Quatro dias após o grave acidente que sofreu no GP do Bahrein de Fórmula 1, o francês Romain Grosjean retornou ao paddock do Circuito Internacional do Bahrein, onde será realizado o GP de Sakhir neste final de semana e se encontrou com os companheiros da Haas e a equipe médica que o socorreu.

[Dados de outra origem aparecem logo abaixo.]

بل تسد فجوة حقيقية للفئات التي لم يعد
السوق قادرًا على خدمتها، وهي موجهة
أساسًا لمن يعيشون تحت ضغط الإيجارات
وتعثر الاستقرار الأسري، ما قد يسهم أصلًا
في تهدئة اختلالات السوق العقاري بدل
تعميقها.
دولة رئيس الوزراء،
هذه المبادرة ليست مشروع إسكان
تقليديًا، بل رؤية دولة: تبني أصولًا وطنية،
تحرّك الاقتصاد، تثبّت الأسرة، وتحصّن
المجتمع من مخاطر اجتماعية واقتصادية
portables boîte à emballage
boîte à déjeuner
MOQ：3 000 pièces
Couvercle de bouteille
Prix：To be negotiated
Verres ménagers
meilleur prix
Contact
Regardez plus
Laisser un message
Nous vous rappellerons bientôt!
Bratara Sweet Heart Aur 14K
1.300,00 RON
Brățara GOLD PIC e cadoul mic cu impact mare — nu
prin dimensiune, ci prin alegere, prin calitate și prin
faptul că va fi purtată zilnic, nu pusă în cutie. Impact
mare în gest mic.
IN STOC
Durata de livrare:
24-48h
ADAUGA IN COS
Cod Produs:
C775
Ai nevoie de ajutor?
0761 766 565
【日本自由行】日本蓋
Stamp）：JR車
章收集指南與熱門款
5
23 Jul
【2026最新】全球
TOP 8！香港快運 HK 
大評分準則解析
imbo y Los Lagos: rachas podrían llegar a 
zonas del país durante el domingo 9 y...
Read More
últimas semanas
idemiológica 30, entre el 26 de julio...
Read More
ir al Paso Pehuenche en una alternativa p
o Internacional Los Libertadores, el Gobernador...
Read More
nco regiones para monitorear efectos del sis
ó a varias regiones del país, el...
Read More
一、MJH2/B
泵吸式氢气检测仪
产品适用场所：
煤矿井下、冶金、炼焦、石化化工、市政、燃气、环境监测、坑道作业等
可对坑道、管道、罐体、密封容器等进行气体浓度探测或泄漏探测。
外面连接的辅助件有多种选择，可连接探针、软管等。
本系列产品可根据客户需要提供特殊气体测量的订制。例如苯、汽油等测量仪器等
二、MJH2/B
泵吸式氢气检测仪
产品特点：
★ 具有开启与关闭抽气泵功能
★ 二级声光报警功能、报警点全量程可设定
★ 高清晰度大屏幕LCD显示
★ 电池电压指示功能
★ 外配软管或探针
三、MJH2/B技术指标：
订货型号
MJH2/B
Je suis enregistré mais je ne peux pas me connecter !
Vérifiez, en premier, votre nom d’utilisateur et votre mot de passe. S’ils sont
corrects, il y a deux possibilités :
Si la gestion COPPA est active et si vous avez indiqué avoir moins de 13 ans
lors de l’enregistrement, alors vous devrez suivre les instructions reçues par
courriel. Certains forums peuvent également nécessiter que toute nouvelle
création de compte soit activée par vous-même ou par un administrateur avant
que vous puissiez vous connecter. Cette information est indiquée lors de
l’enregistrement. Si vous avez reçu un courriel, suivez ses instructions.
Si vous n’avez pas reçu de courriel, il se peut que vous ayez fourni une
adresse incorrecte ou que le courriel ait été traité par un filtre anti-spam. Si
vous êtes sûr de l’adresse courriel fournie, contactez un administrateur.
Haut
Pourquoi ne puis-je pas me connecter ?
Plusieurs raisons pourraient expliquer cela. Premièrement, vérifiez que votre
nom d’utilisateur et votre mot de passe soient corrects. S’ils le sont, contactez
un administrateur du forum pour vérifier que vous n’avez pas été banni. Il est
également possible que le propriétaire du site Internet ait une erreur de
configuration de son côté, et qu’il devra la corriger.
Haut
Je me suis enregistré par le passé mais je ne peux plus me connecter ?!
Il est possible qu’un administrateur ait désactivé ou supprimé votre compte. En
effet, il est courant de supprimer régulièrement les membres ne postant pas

O piloto teve alta do hospital nesta quarta-feira, 02. Ainda mancando da perna esquerda – está usando uma bota ortopédica – e com proteção nas mãos devido às queimaduras, Grosjean entrou andando pelo paddock e foi até os boxes cumprimentar os mecânicos de sua equipe, além de conversar com o médico Ian Roberts e o piloto do carro médico, Alan van der Merwe, responsáveis pelo atendimento.

Em entrevista coletiva com veículos de imprensa francesa, Grosjean afirmou que o lado esquerdo de seu corpo foi o que mais sofreu com a batida, mas que na perna possui apenas uma leve torção no tornozelo. Já a mão esquerda é o que mais preocupa o piloto em sua busca para retornar ao grid no GP de Abu Dabi, nos Emirados Árabes Unidos, no dia 13 de dezembro, a sua última corrida na Fórmula 1 em 2020. Grosjean também agradeceu aos fiscais e a equipe médica da Federação Internacional de Automobilismo (FIA, na sigla em francês). Aos fiscais, o francês entregou uma réplica de seu capacete em agradecimento. A Haas também agradeceu à coragem de todos os envolvidos. Na garagem da equipe, o clima foi de muita emoção, especialmente quando Grosjean viu pela primeira vez desde domingo o seu engenheiro de corrida, Dominc Haines. No GP de Sakhir, neste fim de semana, Grosjean será substituído pelo brasileiro Pietro Fittipaldi. A Haas não confirmou se o neto de Emerson Fittipaldi seguirá no carro caso o francês não tenha condições de correr em Abu Dabi. Para 2021, a equipe já anunciou o alemão Mick Schumacher e o russo Nikita Mazepin.

Assista ao momento: 

Investigação sobre o acidente

A FIA divulgou nesta quinta-feira, 03, os primeiros detalhes sobre a investigação que está sendo conduzida sobre o acidente de Grosjean e determinou que o resultado final será anunciado em seis a oito semanas. Ela é uma de cerca de 30 que o departamento de segurança realiza acerca de incidentes ocorridos em diversas categorias ao longo de uma temporada. Serão analisados todos os aspectos, incluindo o chassi e halo da Haas, o equipamento pessoal de segurança de Grosjean como o apoio de cabeça, capacete e macacão, a performance das barreiras e a resposta dos fiscais e do carro médico da FIA. Além da entidade, outros envolvidos com a investigação são a organização da Fórmula 1, a Haas e a Associação de Pilotos de Grande Prêmio (GPDA, na sigla em inglês), onde Grosjean atua como diretor. “Assim como todos os acidentes sérios, vamos analisar todos os aspectos dessa batida e colaborar com todas as partes envolvidas”, disse Adam Baker, diretor de segurança da FIA. “Com tamanha quantidade de dados disponíveis, vamos poder determinar exatamente todos os elementos que estiveram em ação e esse trabalho já começou. Vamos levar muito a sério essa pesquisa e ela seguirá um processo rigoroso para descobrir exatamente o que aconteceu antes de propormos potenciais melhorias”.